Eventually, I found that these things worked well for Cricket, but not for his older sister.  After all this encouragement, Grasshopper still could not seem to do anything unless I was right there beside her.  I decided that it was me that had the problem.  She is the sort of kid that tries really hard to do what I ask, so if she was consistently not obeying, then it must simply be beyond her ability.  I told myself that it would come with maturity and what was needed was more patience on my part. 

However, the problem got worse and not better "with maturity."  And that patience I sought seemed more and more elusive.  I still did not consider any sort of learning disability like ADD.  After all, she was advanced in every single subject area in school.  I told myself that I just needed try harder and be more prayerful. 

But then it began to become more her problem than mine.  She started to come to me and say, "Mom, when I read, I don't remember what I read."  Or, "Mom, I was going to do this craft, but I got distracted and did a bunch of other things that I didn't really want to do as much as the craft."  One night, I checked in on her at 10:30pm, expecting her to be asleep, but she was awake writing a letter to her grandmother that she had promised to write but had forgotten.  She would cry sometimes about these things, and I didn't have any answers for her. 

Meanwhile, my friend asked me if I was going to the Illinois Christian Home Educators conference.  I told her that it was the last weekend my husband was working (he is a teacher), so I couldn't come since I did not have someone to watch my kids.  (Honestly, I didn't really want to pay for it, anyway, didn't want to make the 3-hour round trip twice over two days, and didn't want to go alone.)  This very kind friend told her mother about me, and she invited my kids to her house so I could go to the conference.  Seeing as how I would at least have someone to go with, I immediately accepted her offer and registered for the conference.

I then discovered that the conference was being held the weekend after my husband was done with school, and he would be available.  As it turns out, I did not need my friend's mother to help.  But were it not for her, I would have continued in my mistaken notion that it was at an inconvenient time and would not have gone. 

I felt very strongly that I needed to attend a session called "The Distractible Child," as the description mentioned not only those kids that couldn't sit still, but also those kids that could sit still but were always in their own world.  The latter was my Grasshopper.  (It was a good thing it was not entitled "The ADD child," because I never would have gone. 
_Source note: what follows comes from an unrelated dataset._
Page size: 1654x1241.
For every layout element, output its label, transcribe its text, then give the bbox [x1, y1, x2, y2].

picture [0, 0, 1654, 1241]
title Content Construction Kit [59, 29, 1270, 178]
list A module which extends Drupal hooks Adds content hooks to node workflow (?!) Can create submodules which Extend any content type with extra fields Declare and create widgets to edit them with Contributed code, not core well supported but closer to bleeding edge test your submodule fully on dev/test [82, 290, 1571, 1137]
When the session began, the speaker started by saying she had two kids that were ADHD, and I thought, "Oh, no!  This is not going to be about my kid!  She is not ADHD!"  Well, I was wrong.  While she is definitely not hyperactive, and may not even be ADD, there were enough similarities to pay good attention.  I cried through the entire session, looking around wondering why I was the only one choking back tears.  As I sat there, I knew that God had led me to this session.  I am so excited at all things that I can do to help my Grasshopper--things she won't even realize I am doing for her.  She won't know that I am putting a curtain in front of the sliding glass door so that she won't look out the window while she is doing school work.  She won't know that I am buying a special chair for her to sit in that will help her not to fidget at the table, because both kids will get one.  She won't know that I am keeping the table clear for her sake (to minimize distractions while doing school work), because I always try to do that.  I will just be doing it better than before. 

For anyone that is interested, the name of the speaker was Melissa Boring, and she has a website called Heads Up Now!.  I bought a weighted kitty, which is a 4-lb. stuffed animal that she can hold in her lap while she is doing her school work and is supposed to help to remind her to stay in her seat.  We are also going to come up with some small, quiet items that she can fidget with while she is doing school.  Apparently, this helps some distractible kids to focus better.  We won't be needing all of these things until August, but I will let you all know how it goes!